(Page-level text extractions)
══════════

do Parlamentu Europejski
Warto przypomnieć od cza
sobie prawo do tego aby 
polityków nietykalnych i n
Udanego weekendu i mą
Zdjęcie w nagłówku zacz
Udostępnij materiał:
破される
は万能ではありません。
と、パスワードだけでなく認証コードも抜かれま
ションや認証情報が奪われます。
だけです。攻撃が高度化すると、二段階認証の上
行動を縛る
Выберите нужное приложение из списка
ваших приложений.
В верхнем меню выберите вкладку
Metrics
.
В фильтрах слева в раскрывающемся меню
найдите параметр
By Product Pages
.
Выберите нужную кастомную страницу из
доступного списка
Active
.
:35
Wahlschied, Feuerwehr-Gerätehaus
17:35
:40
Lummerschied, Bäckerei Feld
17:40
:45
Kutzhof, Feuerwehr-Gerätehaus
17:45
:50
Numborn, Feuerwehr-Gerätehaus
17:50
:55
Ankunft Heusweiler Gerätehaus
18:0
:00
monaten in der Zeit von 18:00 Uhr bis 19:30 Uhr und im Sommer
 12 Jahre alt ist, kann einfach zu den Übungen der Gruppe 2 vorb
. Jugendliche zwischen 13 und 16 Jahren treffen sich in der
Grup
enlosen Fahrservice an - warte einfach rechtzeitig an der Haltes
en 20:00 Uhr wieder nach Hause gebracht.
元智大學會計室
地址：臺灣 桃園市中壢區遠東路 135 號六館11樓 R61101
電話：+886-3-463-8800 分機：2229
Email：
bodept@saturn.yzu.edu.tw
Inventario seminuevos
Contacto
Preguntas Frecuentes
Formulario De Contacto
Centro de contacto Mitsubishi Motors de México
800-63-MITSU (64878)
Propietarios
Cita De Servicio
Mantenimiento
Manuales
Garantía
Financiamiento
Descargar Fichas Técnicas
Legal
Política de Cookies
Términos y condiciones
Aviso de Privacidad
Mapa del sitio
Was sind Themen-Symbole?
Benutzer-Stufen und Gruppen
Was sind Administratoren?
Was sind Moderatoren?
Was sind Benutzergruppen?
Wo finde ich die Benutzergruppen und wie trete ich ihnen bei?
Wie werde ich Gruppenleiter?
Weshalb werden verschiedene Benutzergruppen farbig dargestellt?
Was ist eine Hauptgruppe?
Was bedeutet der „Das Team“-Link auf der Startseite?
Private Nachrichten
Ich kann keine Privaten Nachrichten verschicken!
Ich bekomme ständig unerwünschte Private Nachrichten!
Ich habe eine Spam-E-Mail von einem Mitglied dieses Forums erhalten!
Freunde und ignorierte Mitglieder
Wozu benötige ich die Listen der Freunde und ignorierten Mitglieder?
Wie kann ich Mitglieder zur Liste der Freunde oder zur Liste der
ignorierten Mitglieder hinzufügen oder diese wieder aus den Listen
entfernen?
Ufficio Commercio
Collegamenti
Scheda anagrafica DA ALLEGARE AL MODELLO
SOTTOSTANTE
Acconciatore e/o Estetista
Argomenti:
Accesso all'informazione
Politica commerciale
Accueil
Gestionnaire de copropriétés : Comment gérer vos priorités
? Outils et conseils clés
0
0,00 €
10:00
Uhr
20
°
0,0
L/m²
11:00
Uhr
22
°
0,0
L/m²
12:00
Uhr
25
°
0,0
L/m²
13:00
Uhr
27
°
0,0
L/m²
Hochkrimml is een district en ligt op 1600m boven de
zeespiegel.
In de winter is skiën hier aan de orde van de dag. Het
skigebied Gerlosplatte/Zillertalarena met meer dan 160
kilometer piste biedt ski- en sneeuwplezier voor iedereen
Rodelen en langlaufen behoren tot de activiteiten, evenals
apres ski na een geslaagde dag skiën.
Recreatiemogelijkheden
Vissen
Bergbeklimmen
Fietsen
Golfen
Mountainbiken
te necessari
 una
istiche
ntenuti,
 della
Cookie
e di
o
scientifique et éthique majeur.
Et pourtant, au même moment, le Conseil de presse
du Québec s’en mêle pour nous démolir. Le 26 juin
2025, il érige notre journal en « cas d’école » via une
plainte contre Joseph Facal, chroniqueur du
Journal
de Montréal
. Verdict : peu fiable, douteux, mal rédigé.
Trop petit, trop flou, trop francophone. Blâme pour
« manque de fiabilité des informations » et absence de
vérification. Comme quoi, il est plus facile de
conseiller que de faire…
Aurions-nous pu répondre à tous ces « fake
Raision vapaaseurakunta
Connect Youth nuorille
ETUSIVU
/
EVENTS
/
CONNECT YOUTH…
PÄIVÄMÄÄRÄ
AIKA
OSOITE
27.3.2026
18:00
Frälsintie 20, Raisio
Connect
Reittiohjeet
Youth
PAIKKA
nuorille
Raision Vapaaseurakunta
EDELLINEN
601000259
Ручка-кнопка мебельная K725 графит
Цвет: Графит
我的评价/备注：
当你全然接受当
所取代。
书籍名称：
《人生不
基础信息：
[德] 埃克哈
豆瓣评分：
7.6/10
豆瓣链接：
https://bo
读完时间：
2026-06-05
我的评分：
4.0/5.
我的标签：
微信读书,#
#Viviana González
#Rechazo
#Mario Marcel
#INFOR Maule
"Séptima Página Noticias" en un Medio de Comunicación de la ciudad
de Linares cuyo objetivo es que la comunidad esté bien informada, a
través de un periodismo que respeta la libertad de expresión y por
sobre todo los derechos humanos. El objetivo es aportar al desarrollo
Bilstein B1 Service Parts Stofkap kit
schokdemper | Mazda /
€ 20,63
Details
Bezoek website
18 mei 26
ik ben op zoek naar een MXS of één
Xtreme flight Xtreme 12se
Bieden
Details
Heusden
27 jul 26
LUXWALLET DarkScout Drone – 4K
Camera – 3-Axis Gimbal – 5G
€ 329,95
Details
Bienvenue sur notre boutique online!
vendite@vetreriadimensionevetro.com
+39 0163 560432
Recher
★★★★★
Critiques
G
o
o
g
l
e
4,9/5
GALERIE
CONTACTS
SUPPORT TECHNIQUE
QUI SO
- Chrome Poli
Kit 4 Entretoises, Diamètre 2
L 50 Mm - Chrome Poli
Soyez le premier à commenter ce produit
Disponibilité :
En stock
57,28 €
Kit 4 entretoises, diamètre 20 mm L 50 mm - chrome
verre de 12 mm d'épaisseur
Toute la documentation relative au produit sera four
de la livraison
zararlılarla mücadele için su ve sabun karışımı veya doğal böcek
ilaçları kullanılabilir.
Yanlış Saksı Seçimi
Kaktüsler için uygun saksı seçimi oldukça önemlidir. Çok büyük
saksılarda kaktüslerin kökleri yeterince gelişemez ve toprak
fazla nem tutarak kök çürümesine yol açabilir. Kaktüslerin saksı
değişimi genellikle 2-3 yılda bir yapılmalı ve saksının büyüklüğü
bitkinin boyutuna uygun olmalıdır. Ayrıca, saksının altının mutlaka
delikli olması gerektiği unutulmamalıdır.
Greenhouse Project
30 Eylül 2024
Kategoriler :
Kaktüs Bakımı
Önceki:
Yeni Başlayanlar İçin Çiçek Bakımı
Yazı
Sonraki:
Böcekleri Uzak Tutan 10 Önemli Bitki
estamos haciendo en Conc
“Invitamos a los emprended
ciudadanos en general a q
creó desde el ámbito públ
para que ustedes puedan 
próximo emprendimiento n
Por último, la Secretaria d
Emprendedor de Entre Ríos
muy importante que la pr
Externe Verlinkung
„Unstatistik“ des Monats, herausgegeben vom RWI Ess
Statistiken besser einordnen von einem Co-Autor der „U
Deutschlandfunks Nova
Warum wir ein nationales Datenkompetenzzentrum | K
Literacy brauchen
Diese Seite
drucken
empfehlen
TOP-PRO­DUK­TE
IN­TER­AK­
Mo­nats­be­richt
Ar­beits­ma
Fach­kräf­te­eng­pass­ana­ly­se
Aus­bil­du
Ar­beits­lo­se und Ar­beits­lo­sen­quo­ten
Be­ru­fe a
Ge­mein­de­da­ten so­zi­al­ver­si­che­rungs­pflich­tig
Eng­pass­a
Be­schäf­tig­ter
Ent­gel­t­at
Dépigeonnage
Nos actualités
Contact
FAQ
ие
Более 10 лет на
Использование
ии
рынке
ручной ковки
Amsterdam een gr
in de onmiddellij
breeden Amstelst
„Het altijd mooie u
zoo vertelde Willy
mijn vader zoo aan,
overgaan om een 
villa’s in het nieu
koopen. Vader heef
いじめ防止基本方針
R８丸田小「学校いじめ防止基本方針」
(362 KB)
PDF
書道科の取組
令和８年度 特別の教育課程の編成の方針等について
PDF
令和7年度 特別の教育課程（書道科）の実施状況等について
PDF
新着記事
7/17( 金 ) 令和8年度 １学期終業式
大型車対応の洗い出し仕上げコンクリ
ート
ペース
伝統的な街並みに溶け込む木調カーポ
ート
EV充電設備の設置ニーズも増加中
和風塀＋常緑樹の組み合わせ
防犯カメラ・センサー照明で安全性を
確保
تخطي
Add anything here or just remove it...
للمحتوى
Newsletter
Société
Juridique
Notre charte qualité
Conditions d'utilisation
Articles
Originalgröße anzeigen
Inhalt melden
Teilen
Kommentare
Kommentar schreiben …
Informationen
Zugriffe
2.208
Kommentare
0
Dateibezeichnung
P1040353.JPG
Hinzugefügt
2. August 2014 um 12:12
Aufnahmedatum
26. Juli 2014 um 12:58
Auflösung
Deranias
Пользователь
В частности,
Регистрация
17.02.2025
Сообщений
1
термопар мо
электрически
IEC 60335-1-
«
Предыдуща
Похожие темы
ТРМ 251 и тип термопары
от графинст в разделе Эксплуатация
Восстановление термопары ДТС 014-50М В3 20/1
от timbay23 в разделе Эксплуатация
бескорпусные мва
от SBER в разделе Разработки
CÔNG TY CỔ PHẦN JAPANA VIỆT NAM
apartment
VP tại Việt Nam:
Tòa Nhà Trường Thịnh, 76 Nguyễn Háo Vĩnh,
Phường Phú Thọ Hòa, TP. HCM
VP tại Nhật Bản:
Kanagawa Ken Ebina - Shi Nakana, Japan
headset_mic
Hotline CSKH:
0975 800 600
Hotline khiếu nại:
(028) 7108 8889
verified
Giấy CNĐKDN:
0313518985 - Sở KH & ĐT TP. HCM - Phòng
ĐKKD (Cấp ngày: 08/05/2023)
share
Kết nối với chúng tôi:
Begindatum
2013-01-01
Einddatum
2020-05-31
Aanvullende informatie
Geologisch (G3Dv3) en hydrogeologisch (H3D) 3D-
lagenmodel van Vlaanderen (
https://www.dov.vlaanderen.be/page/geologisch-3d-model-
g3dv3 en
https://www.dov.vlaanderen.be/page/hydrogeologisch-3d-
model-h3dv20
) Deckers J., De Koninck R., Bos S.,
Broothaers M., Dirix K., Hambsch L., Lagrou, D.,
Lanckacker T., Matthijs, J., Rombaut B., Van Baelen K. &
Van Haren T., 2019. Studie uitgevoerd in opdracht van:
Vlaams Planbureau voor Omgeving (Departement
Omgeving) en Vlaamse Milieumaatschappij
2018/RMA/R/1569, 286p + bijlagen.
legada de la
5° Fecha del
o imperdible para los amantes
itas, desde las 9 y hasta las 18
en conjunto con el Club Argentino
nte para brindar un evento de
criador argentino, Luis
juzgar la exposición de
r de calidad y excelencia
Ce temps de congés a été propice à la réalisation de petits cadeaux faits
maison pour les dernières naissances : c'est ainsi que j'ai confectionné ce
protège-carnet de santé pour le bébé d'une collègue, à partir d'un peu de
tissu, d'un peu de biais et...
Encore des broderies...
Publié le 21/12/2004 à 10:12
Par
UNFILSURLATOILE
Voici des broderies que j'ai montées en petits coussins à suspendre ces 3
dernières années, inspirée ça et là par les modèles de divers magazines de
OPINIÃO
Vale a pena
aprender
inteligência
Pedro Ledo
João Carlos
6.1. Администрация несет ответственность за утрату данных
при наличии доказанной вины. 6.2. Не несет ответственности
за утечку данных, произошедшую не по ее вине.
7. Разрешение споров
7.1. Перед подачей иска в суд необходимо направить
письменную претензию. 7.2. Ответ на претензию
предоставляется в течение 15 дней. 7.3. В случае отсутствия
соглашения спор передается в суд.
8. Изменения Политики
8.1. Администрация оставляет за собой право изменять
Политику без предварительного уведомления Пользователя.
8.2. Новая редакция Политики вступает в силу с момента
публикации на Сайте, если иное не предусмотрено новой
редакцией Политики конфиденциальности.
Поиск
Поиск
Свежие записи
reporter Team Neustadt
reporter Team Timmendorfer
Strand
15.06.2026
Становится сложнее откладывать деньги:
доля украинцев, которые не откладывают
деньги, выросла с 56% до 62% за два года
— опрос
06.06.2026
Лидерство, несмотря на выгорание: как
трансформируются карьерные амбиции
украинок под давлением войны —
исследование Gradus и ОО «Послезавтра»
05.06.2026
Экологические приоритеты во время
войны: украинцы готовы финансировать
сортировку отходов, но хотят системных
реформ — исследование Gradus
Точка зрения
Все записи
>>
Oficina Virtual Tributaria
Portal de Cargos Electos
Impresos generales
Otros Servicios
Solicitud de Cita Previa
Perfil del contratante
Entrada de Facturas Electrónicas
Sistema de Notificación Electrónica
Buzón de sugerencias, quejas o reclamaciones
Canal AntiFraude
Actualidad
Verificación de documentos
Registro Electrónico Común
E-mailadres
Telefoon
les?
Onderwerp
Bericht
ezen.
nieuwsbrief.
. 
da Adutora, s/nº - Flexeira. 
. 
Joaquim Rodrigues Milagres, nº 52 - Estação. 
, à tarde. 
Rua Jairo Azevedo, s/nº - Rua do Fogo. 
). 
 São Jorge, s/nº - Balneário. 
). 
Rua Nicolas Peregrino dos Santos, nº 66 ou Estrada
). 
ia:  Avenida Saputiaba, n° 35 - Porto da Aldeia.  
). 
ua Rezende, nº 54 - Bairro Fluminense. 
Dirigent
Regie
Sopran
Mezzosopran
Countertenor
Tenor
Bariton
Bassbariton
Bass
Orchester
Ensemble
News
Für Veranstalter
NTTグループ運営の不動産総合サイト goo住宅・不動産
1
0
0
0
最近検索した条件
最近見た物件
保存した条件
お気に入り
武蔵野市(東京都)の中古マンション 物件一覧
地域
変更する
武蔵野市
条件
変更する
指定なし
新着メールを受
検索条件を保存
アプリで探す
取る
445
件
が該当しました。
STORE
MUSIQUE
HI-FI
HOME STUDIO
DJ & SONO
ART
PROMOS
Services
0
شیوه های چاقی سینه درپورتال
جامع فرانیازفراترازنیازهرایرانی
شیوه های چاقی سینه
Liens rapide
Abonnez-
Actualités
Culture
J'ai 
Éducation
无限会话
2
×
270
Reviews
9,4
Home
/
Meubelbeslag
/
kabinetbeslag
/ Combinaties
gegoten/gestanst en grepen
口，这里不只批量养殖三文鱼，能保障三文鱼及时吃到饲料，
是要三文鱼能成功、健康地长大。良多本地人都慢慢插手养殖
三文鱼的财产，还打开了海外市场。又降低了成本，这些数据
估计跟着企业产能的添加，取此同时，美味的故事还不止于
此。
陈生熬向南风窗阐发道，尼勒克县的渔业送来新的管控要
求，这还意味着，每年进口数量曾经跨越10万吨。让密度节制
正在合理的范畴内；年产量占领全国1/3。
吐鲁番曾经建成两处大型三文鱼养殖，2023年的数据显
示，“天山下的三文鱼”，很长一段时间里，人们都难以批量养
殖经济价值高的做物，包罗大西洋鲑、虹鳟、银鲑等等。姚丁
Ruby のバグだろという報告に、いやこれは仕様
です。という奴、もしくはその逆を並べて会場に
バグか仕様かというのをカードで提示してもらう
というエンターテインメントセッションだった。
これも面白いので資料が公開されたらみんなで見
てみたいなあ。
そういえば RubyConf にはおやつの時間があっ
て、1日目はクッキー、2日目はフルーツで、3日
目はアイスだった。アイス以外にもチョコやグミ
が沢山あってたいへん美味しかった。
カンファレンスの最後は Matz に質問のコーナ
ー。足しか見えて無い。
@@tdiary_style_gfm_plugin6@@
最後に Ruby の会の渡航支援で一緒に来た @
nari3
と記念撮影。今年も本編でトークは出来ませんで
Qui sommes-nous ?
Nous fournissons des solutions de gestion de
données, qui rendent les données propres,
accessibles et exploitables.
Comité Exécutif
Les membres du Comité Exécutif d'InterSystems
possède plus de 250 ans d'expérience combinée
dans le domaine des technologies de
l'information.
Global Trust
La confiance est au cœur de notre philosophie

══════════

> [TASK DETAILS] All lines in the records above with "para" need to be found and copied.

> [OUTPUT]
para que ustedes puedan 
o imperdible para los amantes
nte para brindar un evento de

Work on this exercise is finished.